Superferry carried St. Elmo's fire to Hawaiian waters, and the ensuing gale has morphed into a perfect storm. S.S. Hawaii is listing and in distress. Displaying a military tone Captain Lingle says "This is giving us a very bad reputation." Her latitude could sail us aground or off the edge of the Earth. The Supersquall has become national news, and she seems adrift.
Nauticalyptic hyperbole? A good captain might consult the crew before ordering the navigator to chart a course. If we don't change heading, we will be in dire straits, living with permanently rationed water, rolling blackouts, backed up sewers, jammed roadways, inundated by invasive species and eating off container ships.

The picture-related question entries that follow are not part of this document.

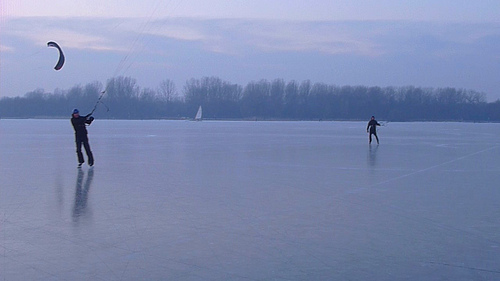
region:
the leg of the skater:
[74, 137, 84, 164]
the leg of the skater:
[84, 137, 96, 163]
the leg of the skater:
[368, 131, 374, 143]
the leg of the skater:
[371, 128, 381, 145]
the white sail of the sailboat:
[192, 104, 202, 118]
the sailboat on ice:
[192, 106, 202, 124]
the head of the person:
[72, 109, 79, 115]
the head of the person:
[370, 112, 376, 122]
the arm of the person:
[75, 109, 90, 124]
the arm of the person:
[364, 119, 373, 130]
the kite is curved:
[31, 21, 80, 86]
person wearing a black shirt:
[56, 95, 113, 147]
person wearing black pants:
[73, 132, 102, 164]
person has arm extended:
[363, 111, 390, 135]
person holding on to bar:
[63, 78, 117, 138]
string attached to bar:
[66, 50, 167, 144]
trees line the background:
[0, 60, 497, 134]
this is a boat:
[180, 93, 210, 129]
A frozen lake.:
[0, 115, 495, 279]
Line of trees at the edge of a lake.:
[3, 73, 498, 122]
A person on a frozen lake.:
[357, 111, 389, 147]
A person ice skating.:
[62, 105, 106, 172]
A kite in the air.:
[42, 35, 67, 75]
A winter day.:
[1, 3, 496, 278]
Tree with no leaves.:
[147, 78, 179, 118]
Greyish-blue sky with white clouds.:
[3, 1, 493, 81]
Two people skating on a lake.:
[57, 103, 392, 172]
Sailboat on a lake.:
[186, 105, 204, 122]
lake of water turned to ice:
[0, 115, 499, 280]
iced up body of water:
[0, 116, 499, 278]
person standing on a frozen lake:
[364, 112, 389, 144]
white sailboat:
[193, 105, 204, 122]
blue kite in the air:
[43, 37, 69, 74]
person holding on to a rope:
[68, 107, 101, 168]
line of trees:
[3, 72, 498, 134]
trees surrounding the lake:
[0, 70, 499, 128]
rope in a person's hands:
[82, 85, 114, 127]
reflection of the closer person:
[70, 164, 95, 226]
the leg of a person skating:
[75, 138, 81, 160]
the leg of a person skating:
[82, 138, 94, 163]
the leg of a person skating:
[367, 131, 372, 141]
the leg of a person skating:
[372, 131, 379, 141]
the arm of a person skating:
[71, 116, 89, 123]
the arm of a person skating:
[85, 115, 95, 123]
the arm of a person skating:
[362, 121, 372, 131]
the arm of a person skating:
[373, 122, 384, 129]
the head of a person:
[70, 107, 79, 118]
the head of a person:
[367, 113, 374, 123]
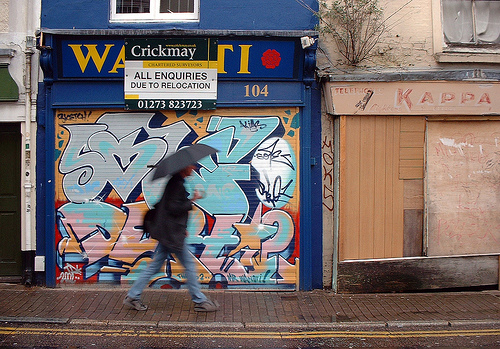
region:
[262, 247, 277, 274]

Now that we are listing, some in command can finally see the barnacles (quality of life issues) that have accumulated on the hull for years. They need to trim this vessel and head for drydock (moratorium). All hands on deck.
Kenny Hultquist
Lahaina, Maui
There's another nail in the economy's coffin
I was amused by the fact that
Kili Namau'u's letter ("Governor shouldn't try to change the law," Sept. 22) fell right below a letter urging residents to "Check the facts before you take a stand." The fact is that those who oppose the Superferry rarely do.
Changing the law would not, in any way, be rejecting the Supreme Court's decision on the Superferry. It is the job of the court to interpret the law; changing the law is not an affront to the court at all.
And the law obviously needs to be changed. It's clear that the law is broken when private businesses can spend more than $230 million on an enterprise and comply with every regulation, only to have the rug pulled from under their feet at the last minute. In favor or against the Superferry, the law needs to be changed. Opposing such changes because one hates the Superferry will only keep Hawaii mired in a withering economy plagued by anti-business bureaucracy.
Matthew Talley
Kaneohe
Congress should bring impeachment to vote
Robert M. Schacht's Gathering Place column was brilliant and timely (
"Follow the Constitution: Initiate impeachment," Star-Bulletin, Sept. 20). The good longtime member of the steering committee of the Progressive Democrats of Hawaii wins my ardent admiration and support.
Our congressional delegation and Rep. Nancy Pelosi (D, California) should be lobbied in earnest to bring this impeachment motion to a discussion, debate and a vote in the House of Representatives in our nation's capital.
If after nine months of Democratic leadership in the House and the Senate, all the GOP has to do is to sidestep this issue by pointing their fingers to MoveOn and the Howard Deans and urge the Swift Boat Veterans to serve as the infamous "truth squads" against their own party's challengers as well as front-runners in the Democratic Party, then the mass media locally as well as nationally are in control. Totally in control of the puppet masters who replaced the Karl Roves, the late Lee Atwater and the "leave our Earth scorched" strategists every two years.